Saved entries
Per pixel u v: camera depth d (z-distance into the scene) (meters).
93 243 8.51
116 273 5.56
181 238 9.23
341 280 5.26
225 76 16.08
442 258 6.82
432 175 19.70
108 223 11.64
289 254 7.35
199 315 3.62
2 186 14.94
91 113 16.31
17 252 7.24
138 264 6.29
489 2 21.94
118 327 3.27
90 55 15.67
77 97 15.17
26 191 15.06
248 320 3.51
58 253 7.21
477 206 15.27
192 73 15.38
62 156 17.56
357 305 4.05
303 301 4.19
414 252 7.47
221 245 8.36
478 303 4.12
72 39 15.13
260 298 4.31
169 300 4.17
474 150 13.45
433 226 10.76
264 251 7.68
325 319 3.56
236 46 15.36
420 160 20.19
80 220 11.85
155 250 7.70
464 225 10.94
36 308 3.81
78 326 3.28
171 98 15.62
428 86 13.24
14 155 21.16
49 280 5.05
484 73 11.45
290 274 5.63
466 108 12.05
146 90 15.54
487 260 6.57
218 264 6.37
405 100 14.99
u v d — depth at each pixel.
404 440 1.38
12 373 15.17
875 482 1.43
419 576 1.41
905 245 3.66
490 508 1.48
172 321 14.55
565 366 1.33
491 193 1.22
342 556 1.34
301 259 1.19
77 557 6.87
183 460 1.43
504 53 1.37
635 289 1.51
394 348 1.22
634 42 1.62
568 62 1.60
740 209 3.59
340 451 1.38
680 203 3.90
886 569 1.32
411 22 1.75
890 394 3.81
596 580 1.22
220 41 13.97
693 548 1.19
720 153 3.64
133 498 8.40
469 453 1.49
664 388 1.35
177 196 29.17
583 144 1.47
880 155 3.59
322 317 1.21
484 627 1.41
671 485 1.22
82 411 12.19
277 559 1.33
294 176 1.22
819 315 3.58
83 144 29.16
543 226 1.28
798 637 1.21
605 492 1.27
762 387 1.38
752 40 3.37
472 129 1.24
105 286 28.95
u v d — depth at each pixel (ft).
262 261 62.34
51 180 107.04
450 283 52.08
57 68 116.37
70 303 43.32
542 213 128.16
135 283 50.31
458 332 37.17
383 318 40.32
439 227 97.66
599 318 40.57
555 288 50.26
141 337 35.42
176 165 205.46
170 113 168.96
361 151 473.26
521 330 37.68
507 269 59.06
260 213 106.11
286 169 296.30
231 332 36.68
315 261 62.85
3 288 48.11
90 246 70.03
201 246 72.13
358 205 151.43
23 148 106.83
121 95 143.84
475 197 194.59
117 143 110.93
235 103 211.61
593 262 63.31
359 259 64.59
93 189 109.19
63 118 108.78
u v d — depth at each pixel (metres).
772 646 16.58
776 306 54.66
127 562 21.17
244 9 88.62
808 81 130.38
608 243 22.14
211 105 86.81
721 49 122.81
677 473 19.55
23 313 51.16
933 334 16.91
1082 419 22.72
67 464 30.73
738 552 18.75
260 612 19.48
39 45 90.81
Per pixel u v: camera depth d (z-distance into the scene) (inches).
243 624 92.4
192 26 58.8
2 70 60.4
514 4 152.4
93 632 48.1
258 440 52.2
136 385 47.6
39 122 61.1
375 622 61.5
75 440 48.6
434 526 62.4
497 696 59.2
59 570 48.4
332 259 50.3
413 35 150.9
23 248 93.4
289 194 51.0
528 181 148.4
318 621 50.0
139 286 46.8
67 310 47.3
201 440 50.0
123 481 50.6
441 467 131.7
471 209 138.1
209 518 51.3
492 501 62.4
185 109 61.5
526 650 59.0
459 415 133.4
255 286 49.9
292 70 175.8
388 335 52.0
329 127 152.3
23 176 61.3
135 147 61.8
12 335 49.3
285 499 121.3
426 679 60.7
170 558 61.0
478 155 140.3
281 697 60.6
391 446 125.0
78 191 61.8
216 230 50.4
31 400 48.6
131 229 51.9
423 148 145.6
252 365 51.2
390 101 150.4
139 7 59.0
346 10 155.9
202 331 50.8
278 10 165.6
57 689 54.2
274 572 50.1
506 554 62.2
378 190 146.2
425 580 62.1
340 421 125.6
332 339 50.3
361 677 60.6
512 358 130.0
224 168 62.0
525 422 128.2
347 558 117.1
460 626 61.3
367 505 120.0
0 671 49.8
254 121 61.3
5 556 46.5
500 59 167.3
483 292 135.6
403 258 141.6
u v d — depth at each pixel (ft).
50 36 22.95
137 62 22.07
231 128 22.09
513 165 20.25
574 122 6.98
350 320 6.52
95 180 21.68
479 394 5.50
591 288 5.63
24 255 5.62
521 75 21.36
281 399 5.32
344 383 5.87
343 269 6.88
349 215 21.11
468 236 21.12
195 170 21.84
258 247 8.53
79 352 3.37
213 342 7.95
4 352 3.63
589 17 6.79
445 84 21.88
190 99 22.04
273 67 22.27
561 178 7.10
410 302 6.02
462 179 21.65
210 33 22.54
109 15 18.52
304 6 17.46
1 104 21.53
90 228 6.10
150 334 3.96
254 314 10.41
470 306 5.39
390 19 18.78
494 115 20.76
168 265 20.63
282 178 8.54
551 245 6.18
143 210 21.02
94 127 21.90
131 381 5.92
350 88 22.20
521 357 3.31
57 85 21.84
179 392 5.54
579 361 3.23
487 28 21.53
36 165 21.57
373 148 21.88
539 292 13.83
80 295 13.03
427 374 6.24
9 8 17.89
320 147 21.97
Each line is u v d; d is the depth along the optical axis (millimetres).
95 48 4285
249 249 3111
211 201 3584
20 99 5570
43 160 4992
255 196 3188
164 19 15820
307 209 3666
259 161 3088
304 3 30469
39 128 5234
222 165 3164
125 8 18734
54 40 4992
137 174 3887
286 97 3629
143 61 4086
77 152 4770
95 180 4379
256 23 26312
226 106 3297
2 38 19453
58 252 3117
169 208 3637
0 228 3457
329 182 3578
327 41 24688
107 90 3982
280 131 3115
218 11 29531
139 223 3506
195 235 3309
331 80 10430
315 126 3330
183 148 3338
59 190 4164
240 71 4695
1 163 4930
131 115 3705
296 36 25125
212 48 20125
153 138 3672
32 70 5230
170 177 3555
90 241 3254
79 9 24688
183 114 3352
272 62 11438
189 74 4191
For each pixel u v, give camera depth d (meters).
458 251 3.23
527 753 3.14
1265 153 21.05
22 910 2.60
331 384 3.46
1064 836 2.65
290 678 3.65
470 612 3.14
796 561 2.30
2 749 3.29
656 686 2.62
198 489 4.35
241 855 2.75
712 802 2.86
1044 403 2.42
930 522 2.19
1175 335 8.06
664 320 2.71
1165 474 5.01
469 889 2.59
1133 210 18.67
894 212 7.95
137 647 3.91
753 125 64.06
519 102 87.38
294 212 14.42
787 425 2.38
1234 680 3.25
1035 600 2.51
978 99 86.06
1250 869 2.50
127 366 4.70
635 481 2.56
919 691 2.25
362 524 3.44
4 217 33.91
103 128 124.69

(TASK DIRECTIONS): Look back at the entries above. Retype the line with "164 19 15820", the line with "189 74 4191", and all lines in between.

(RESPONSE BELOW):
164 19 15820
307 209 3666
259 161 3088
304 3 30469
39 128 5234
222 165 3164
125 8 18734
54 40 4992
137 174 3887
286 97 3629
143 61 4086
77 152 4770
95 180 4379
256 23 26312
226 106 3297
2 38 19453
58 252 3117
169 208 3637
0 228 3457
329 182 3578
327 41 24688
107 90 3982
280 131 3115
218 11 29531
139 223 3506
195 235 3309
331 80 10430
315 126 3330
183 148 3338
59 190 4164
240 71 4695
1 163 4930
131 115 3705
296 36 25125
212 48 20125
153 138 3672
32 70 5230
170 177 3555
90 241 3254
79 9 24688
183 114 3352
272 62 11438
189 74 4191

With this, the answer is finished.